Кай слегка сжал мое плечо, прежде чем его рука соскользнула.
— И какое-то время они были счастливы. Живот Набу округлился, и ее ребенок был ярче звезд. Но Солнце было отважным ребенком, и однажды она подошла слишком близко к краю мира. Она провалилась в небо, упав вне досягаемости, вечно паря, чтобы светить своим светом на землю.
Корабль качнулся, и фонари качнулись вместе с ним, а затем сами себя поправили.
— Солнце не пришло бы домой, как бы не умоляла Набу, и она бы все равно не смогла вернуть свою дочь, которая стала слишком яркой и горячей, чтобы прикоснуться. Поэтому Набу впервые закричала, ее слезы образовали океаны, в то время как слезы Темпуса были расплавленной скалой, изливающейся в центр земли и извергающейся через трещины на дне океана, чтобы образовать новые земли. В своем горе Набу вытащила ресницы, и там, где они рассеялись, появились растения и мелкие животные.

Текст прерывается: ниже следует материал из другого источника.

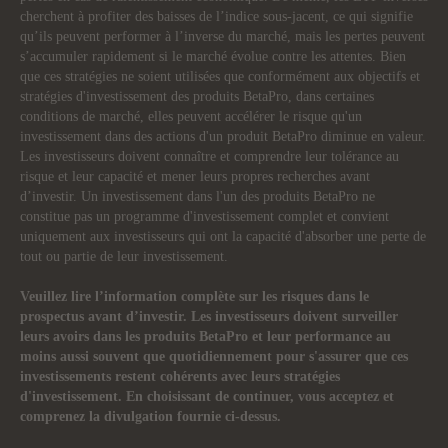
cherchent à profiter des baisses de l’indice sous-jacent, ce qui signifie
qu’ils peuvent performer à l’inverse du marché, mais les pertes peuvent
s’accumuler rapidement si le marché évolue contre les attentes. Bien
que ces stratégies ne soient utilisées que conformément aux objectifs et
stratégies d'investissement des produits BetaPro, dans certaines
conditions de marché, elles peuvent accélérer le risque qu'un
investissement dans des actions d'un produit BetaPro diminue en valeur.
Les investisseurs doivent connaître et comprendre leur tolérance au
risque et leur capacité et mener leurs propres recherches avant
d’investir. Un investissement dans l'un des produits BetaPro ne
constitue pas un programme d'investissement complet et convient
uniquement aux investisseurs qui ont la capacité d'absorber une perte de
tout ou partie de leur investissement.
Veuillez lire l’information complète sur les risques dans le
prospectus avant d’investir. Les investisseurs doivent surveiller
leurs avoirs dans les produits BetaPro et leur performance au
moins aussi souvent que quotidiennement pour s'assurer que ces
investissements restent cohérents avec leurs stratégies
d'investissement. En choisissant de continuer, vous acceptez et
comprenez la divulgation fournie ci-dessus.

— Набу и Темпус ушли друг от друга, — продолжал Кай, — она в горы, а он под скалистую землю. Но Набу уже носила второго ребенка, и ее родовые крики вытащили мужа из его укрытия. Темпус держал своего новорожденного ребенка и назвал его Еврус, дав ему имя Востока, где погибшая сестра младенца каждое утро поднималась в небо.
— Набу взяла листья и ветки и сделала из них куклу, как игрушку для своего сына. Но в скуке он вытаскивал листья и ветки, и Набу приходилось создавать новые. Поэтому вместо этого она дала ему веер из пальмовых листьев, а Еврус использовал его для создания восточного ветра.